Extract every line of the records that contains the string "this", matching case exactly.

_____

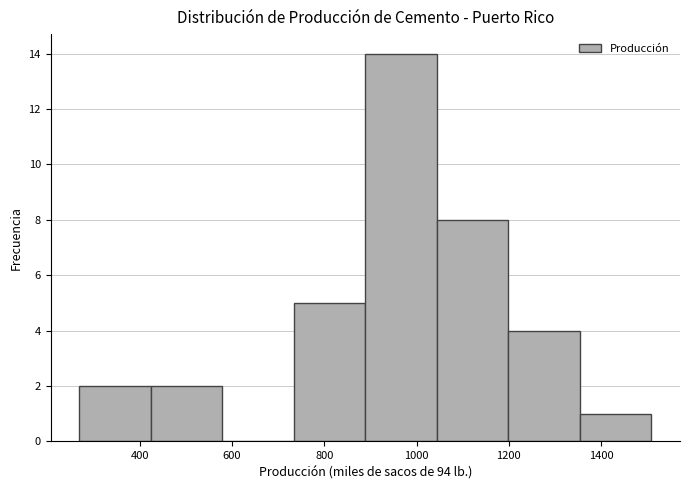

Reading left to right, transcribe this chart: for each bar, give the range it covers on the x-axis and its height. Neither the bar edges nor the heights are printed on the chart, so give them approximately, as read against the axes.

260 to 420: 2
420 to 580: 2
580 to 740: 0
740 to 880: 5
880 to 1040: 14
1040 to 1200: 8
1200 to 1360: 4
1360 to 1500: 1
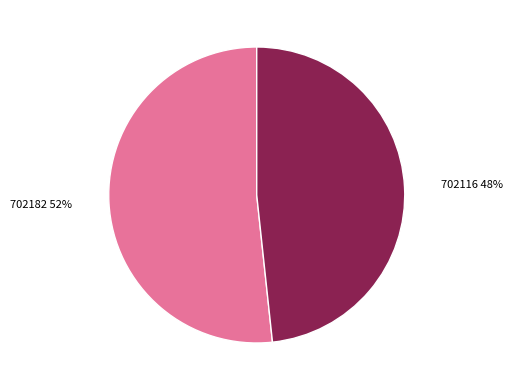

Is there a majority slice in this chart?

Yes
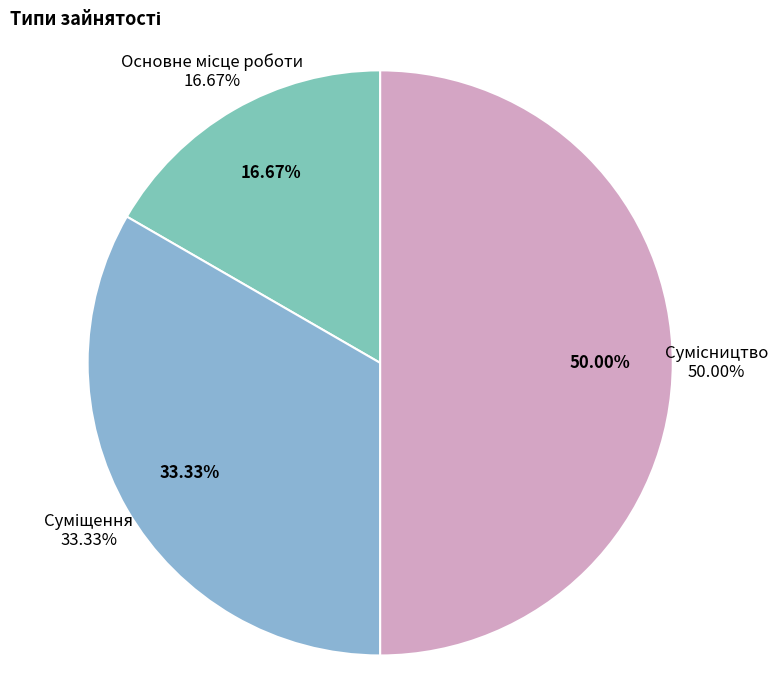

Count the number of slices in the pie.

3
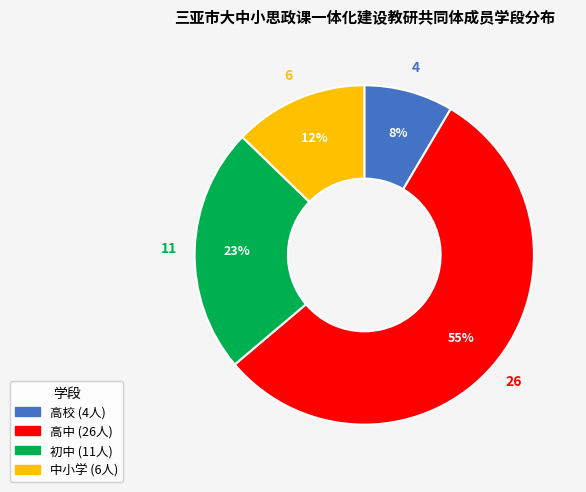

Approximately how many times larger is the value at 中小学 compared to 初中?

0.5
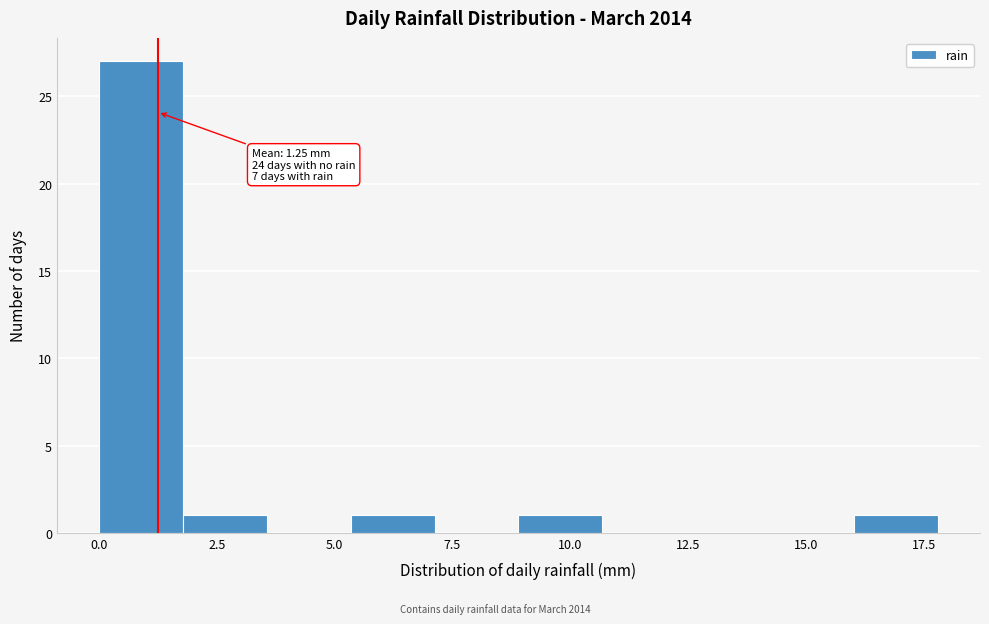

Read against the x-axis, roughly where is the centre of the tallest bar?

1.0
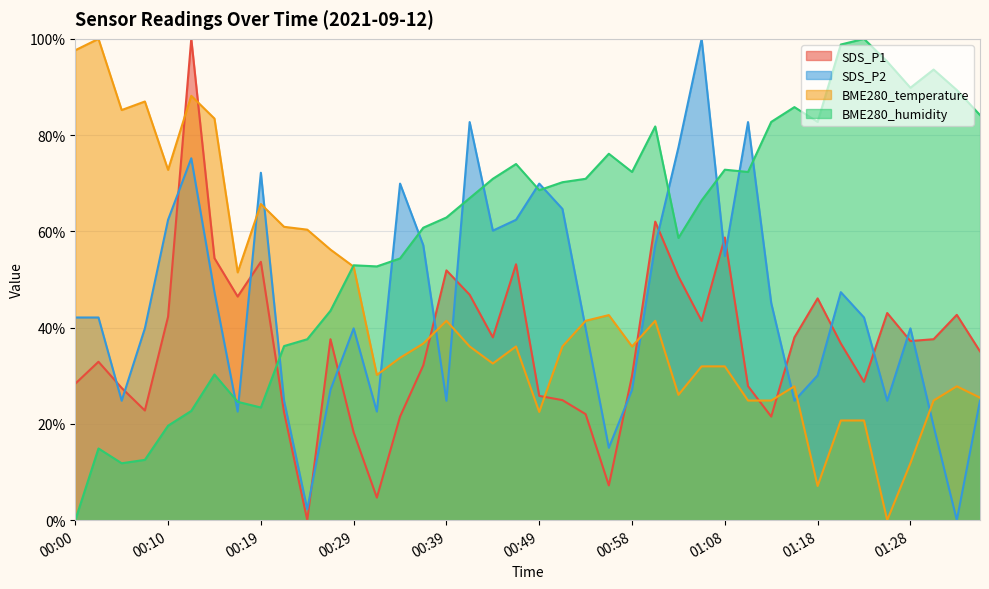

How many intersections are there between SDS_P2 and SDS_P1?

17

_____

* _TASK SOLUTION_
Reading left to right, transcribe this chart: for each bar, give the range it covers on the x-axis and its height. Neither the bar edges nor the heights are printed on the chart, so give them approximately, as read against the axes.
Is there a majority slice in this chart?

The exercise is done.